Human Factors in Critical Cleaning

“To err is human, to forgive divine,” Alexander Pope (1)

To err is not an option in critical product cleaning. The stark reality for manufacturers is that error leads to low yields, unsatisfied customers, lost business. Error, often resulting from ineffective or avoided critical product cleaning, can jeopardize patients, passengers, and mission-critical operations.

Understanding Human Factors can keep human errors to a minimum. Human factors play a crucial role in product design, product manufacturing and product utilization. Read on to understand why considering human factors must be part of your critical cleaning process.

The concept of human factors, or Human Factors Engineering, encompasses all aspects of interaction between a product and the people who design, manufacture and use that product. Both humans and machines perceive information (input), process the information, and use that process to control actions (output). If machines, including cleaning systems, are designed and maintained correctly, they ought to perform the same way, time after time. The field of Human Factors considers the fact that people are variable, with a range of capabilities and limitations. Some factors include physical, sensory, emotional, and intellectual.

Interfaces
Consider interfaces between humans and devices where information is passed from a device to a person and vice versa. For example, suppose, based on the reading on a gauge, a person must decide whether or not to press an emergency off switch. If the information on the gauge is incorrect or is difficult to decipher, the person may not be able to make an unambiguous decision. If the switch is not clearly visible or readily accessible, the person may not be able to press it in time.

Human factors in critical cleaning
Human Factors Engineering should be part of cleaning processes for products at all stages from product design, through manufacture and ultimate use. Clear communication is essential in minimizing errors associated with Human Factors. Designers and manufacturers must communicate. Otherwise, there may be an impractical design that cannot be readily built or cleaned. Cleaning equipment and the cleaning process itself should factor in the operators. People have to be able to understand both what the equipment can do and equipment limitations. Cleaning equipment designers should consider not only the ideal operator but also the specifics of a given workforce. Operating instructions to manufacturing assemblers must be clear and understandable. They need to take into account differences in language, training and experience.

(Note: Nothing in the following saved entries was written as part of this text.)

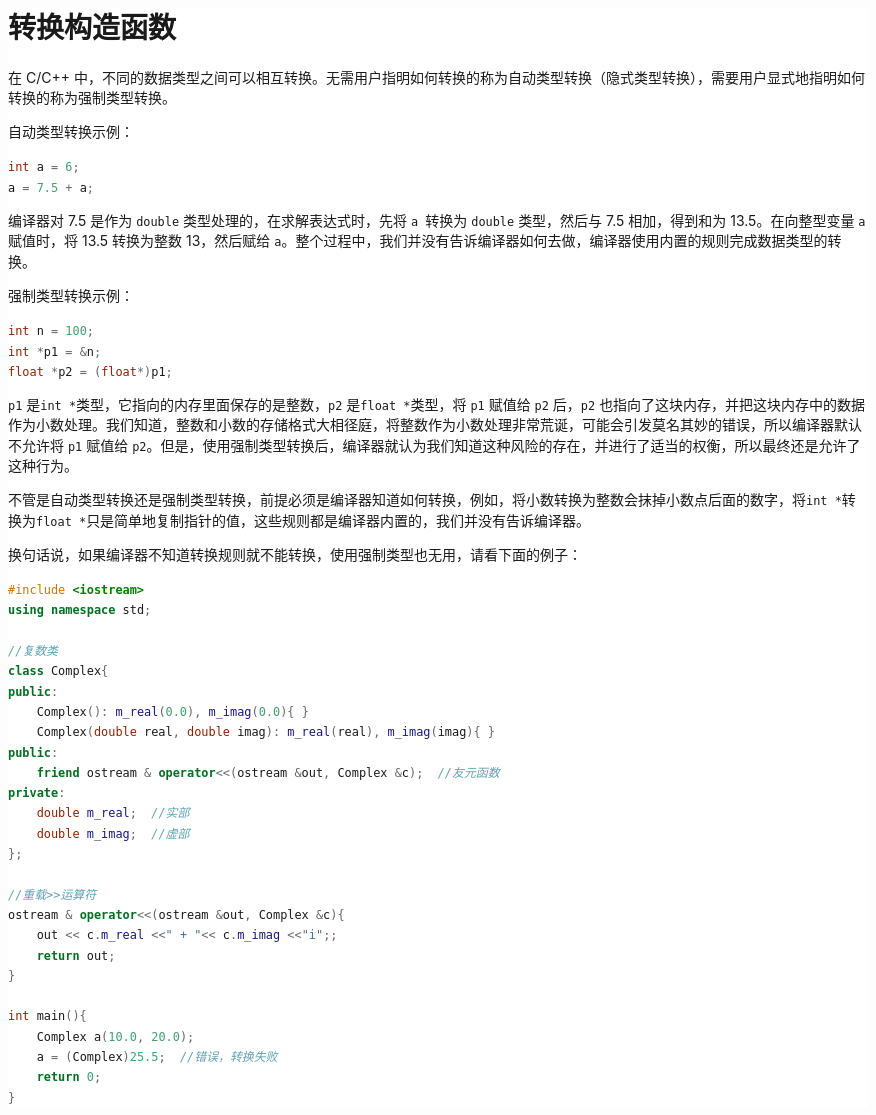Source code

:# 转换构造函数

在 C/C++ 中，不同的数据类型之间可以相互转换。无需用户指明如何转换的称为自动类型转换（隐式类型转换），需要用户显式地指明如何转换的称为强制类型转换。

自动类型转换示例：

```cpp
int a = 6;
a = 7.5 + a;
```

编译器对 7.5 是作为 `double` 类型处理的，在求解表达式时，先将 `a `转换为 `double` 类型，然后与 7.5 相加，得到和为 13.5。在向整型变量 `a `赋值时，将 13.5 转换为整数 13，然后赋给 `a`。整个过程中，我们并没有告诉编译器如何去做，编译器使用内置的规则完成数据类型的转换。

强制类型转换示例：

```cpp
int n = 100;
int *p1 = &n;
float *p2 = (float*)p1;
```

`p1` 是`int *`类型，它指向的内存里面保存的是整数，`p2` 是`float *`类型，将 `p1` 赋值给 `p2` 后，`p2` 也指向了这块内存，并把这块内存中的数据作为小数处理。我们知道，整数和小数的存储格式大相径庭，将整数作为小数处理非常荒诞，可能会引发莫名其妙的错误，所以编译器默认不允许将 `p1` 赋值给 `p2`。但是，使用强制类型转换后，编译器就认为我们知道这种风险的存在，并进行了适当的权衡，所以最终还是允许了这种行为。

不管是自动类型转换还是强制类型转换，前提必须是编译器知道如何转换，例如，将小数转换为整数会抹掉小数点后面的数字，将`int *`转换为`float *`只是简单地复制指针的值，这些规则都是编译器内置的，我们并没有告诉编译器。

换句话说，如果编译器不知道转换规则就不能转换，使用强制类型也无用，请看下面的例子：

```cpp
#include <iostream>
using namespace std;

//复数类
class Complex{
public:
    Complex(): m_real(0.0), m_imag(0.0){ }
    Complex(double real, double imag): m_real(real), m_imag(imag){ }
public:
    friend ostream & operator<<(ostream &out, Complex &c);  //友元函数
private:
    double m_real;  //实部
    double m_imag;  //虚部
};

//重载>>运算符
ostream & operator<<(ostream &out, Complex &c){
    out << c.m_real <<" + "<< c.m_imag <<"i";;
    return out;
}

int main(){
    Complex a(10.0, 20.0);
    a = (Complex)25.5;  //错误，转换失败
    return 0;
}
```
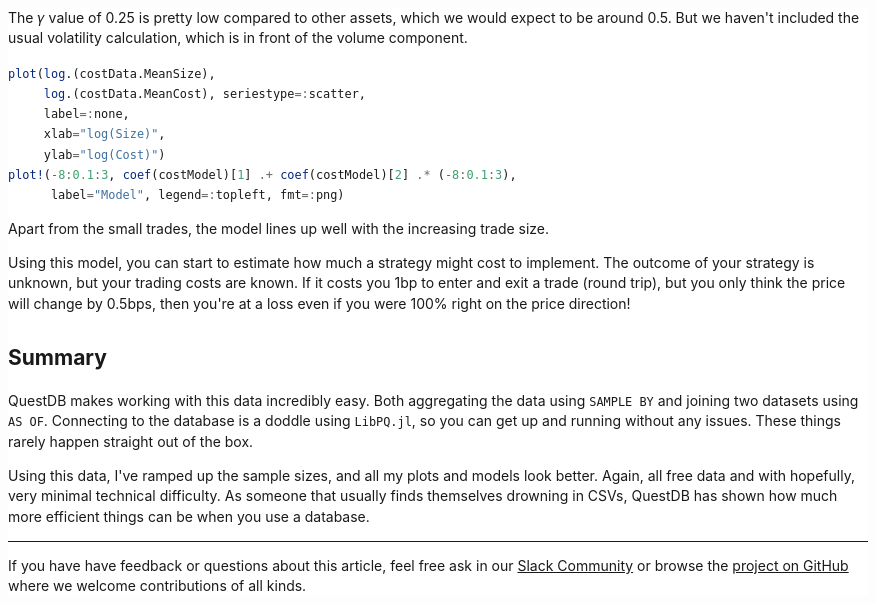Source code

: The 𝛾 value of 0.25 is pretty low compared to other assets, which we would
expect to be around 0.5. But we haven't included the usual volatility
calculation, which is in front of the volume component.

```julia
plot(log.(costData.MeanSize),
     log.(costData.MeanCost), seriestype=:scatter,
     label=:none,
     xlab="log(Size)",
     ylab="log(Cost)")
plot!(-8:0.1:3, coef(costModel)[1] .+ coef(costModel)[2] .* (-8:0.1:3),
      label="Model", legend=:topleft, fmt=:png)
```

<Screenshot
  alt="Ploting SQL query results of entire table from QuestDB via Julia"
  height={598}
  src="/img/blog/2021-09-17/top-of-book-2.png"
  width={650}
/>

Apart from the small trades, the model lines up well with the increasing trade
size.

Using this model, you can start to estimate how much a strategy might cost to
implement. The outcome of your strategy is unknown, but your trading costs are
known. If it costs you 1bp to enter and exit a trade (round trip), but you only
think the price will change by 0.5bps, then you're at a loss even if you were
100% right on the price direction!

## Summary

QuestDB makes working with this data incredibly easy. Both aggregating the data
using `SAMPLE BY` and joining two datasets using `AS OF`. Connecting to the
database is a doddle using `LibPQ.jl`, so you can get up and running without any
issues. These things rarely happen straight out of the box.

Using this data, I've ramped up the sample sizes, and all my plots and models
look better. Again, all free data and with hopefully, very minimal technical
difficulty. As someone that usually finds themselves drowning in CSVs, QuestDB
has shown how much more efficient things can be when you use a database.

---

If you have have feedback or questions about this article, feel free ask in our
[Slack Community](https://slack.questdb.io/) or browse the
[project on GitHub](https://github.com/questdb/questdb) where we welcome
contributions of all kinds.
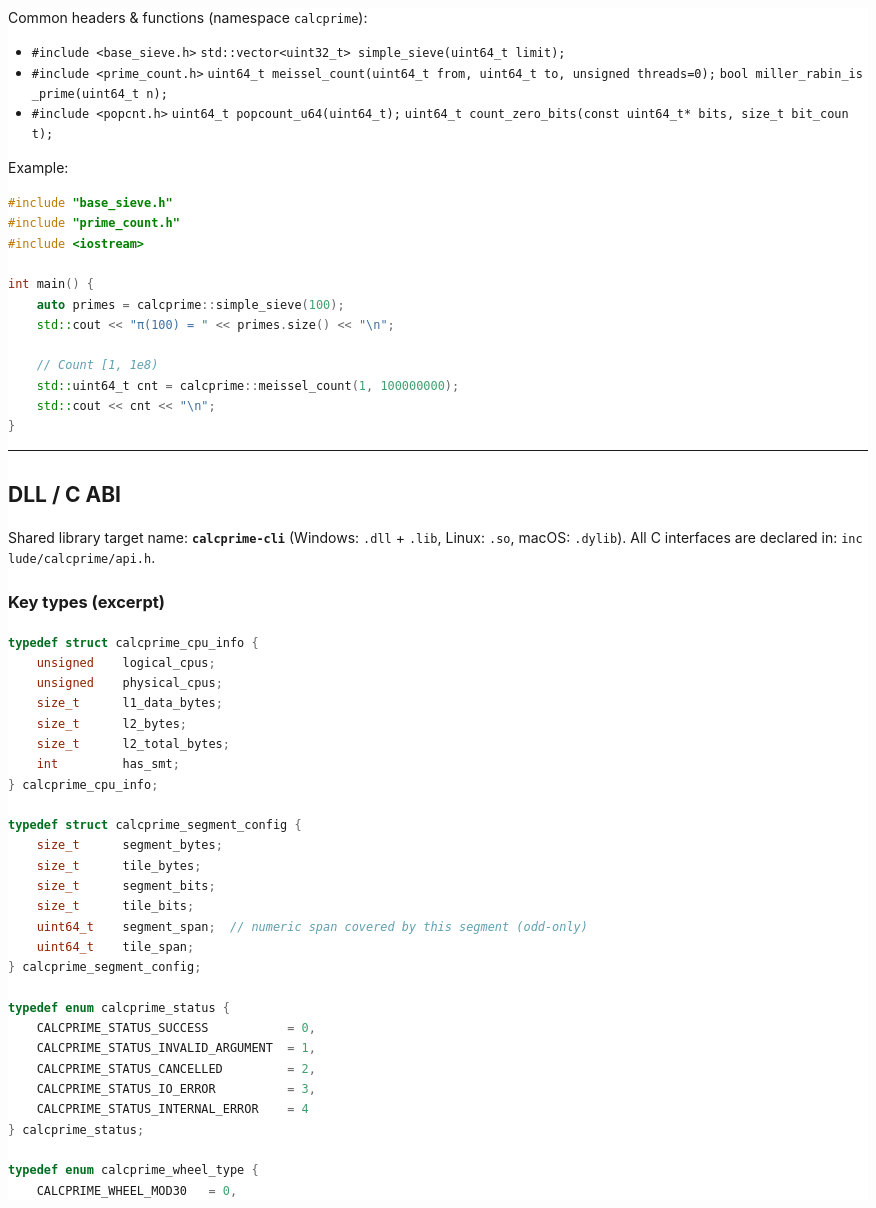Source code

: Common headers & functions (namespace `calcprime`):

* `#include <base_sieve.h>`
  `std::vector<uint32_t> simple_sieve(uint64_t limit);`
* `#include <prime_count.h>`
  `uint64_t meissel_count(uint64_t from, uint64_t to, unsigned threads=0);`
  `bool miller_rabin_is_prime(uint64_t n);`
* `#include <popcnt.h>`
  `uint64_t popcount_u64(uint64_t);`
  `uint64_t count_zero_bits(const uint64_t* bits, size_t bit_count);`

Example:

```cpp
#include "base_sieve.h"
#include "prime_count.h"
#include <iostream>

int main() {
    auto primes = calcprime::simple_sieve(100);
    std::cout << "π(100) = " << primes.size() << "\n";

    // Count [1, 1e8)
    std::uint64_t cnt = calcprime::meissel_count(1, 100000000);
    std::cout << cnt << "\n";
}
```

---

## DLL / C ABI

Shared library target name: **`calcprime-cli`** (Windows: `.dll` + `.lib`, Linux: `.so`, macOS: `.dylib`). All C interfaces are declared in: `include/calcprime/api.h`.

### Key types (excerpt)

```c
typedef struct calcprime_cpu_info {
    unsigned    logical_cpus;
    unsigned    physical_cpus;
    size_t      l1_data_bytes;
    size_t      l2_bytes;
    size_t      l2_total_bytes;
    int         has_smt;
} calcprime_cpu_info;

typedef struct calcprime_segment_config {
    size_t      segment_bytes;
    size_t      tile_bytes;
    size_t      segment_bits;
    size_t      tile_bits;
    uint64_t    segment_span;  // numeric span covered by this segment (odd-only)
    uint64_t    tile_span;
} calcprime_segment_config;

typedef enum calcprime_status {
    CALCPRIME_STATUS_SUCCESS           = 0,
    CALCPRIME_STATUS_INVALID_ARGUMENT  = 1,
    CALCPRIME_STATUS_CANCELLED         = 2,
    CALCPRIME_STATUS_IO_ERROR          = 3,
    CALCPRIME_STATUS_INTERNAL_ERROR    = 4
} calcprime_status;

typedef enum calcprime_wheel_type {
    CALCPRIME_WHEEL_MOD30   = 0,
```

Any chemical and any process can be used in a manner that harms either the product being built or the people who are building it. An effective Chemical Product Services (CPS) program (2) includes Human Factors engineering. One example is the SAFECARE™ system for managing cleaning solvents used in vapor degreasing(3).

Cleaning Medical Devices
Using a product correctly can be more complex than reading a gauge and pressing an emergency off switch.

When the product is a medical device, particularly a reusable medical device, Human Factors can include many parameters. For more than a decade, the FDA has required that Human Factors Engineering be a part of medical device design and validation (4). This includes making sure that the design allows the device to be readily used as intended, accounting for a range of differences in language, education, training, experience, and real-life situations where the device might be used.

It’s important to design reusable medical devices so that they can be cleaned effectively. The cleaning processes have to be really effective and simple. Cleaning processes that are appropriate to the realities of intended use should be designed into the IFUs. For example, if a device is used in emergency situations, verbiage mandating that the device be cleaned “immediately” might benefit from considering situational Human Factors. Emergency personnel, faced with simultaneously attempting to save the lives of multiple people, might not clean the device immediately.

One way to minimize human error is to envision how a message might be misinterpreted. This can be a message from a person to a device, or a message from a device to a person. Especially, it can be messages from one person to another. Ask if the message is unambiguous? Are there nuances in the language that might mean one thing to someone and another thing to someone else? Then, figure out how to word that message so that the unambiguity disappears.

References

    1. Alexander Pope, An Essay on Criticism, 1711, (first published anonymously)
      https://www.britannica.com/topic/An-Essay-on-Criticism
    2. B. Kanegsberg and E. Kanegsberg, “Cleaning Perspective – parts2clean Part II, Clean Source, August 2020. https://bfksolutions.com/cleaning-perspective-parts2clean-part-ii/
    3. T. Pennington, “Closing the Cleaning Loop,” Products Finishing Magazine, Sept. 2011. https://www.pfonline.com/articles/closing-the-cleaning-loop
    4. https://www.fda.gov/medical-devices/quality-system-qs-regulationmedical-device-good-manufacturing-practices/medical-devices-current-good-manufacturing-practice-cgmp-final-rule-quality-system-regulation

Note: Dr. Virginia Lang, HirLan, Inc discussed many aspects of “The Human factors in getting through the FDA” at MedTech Monday, August 3, 2020, Her comments provided the impetus to apply the topic of Human Factors to critical cleaning.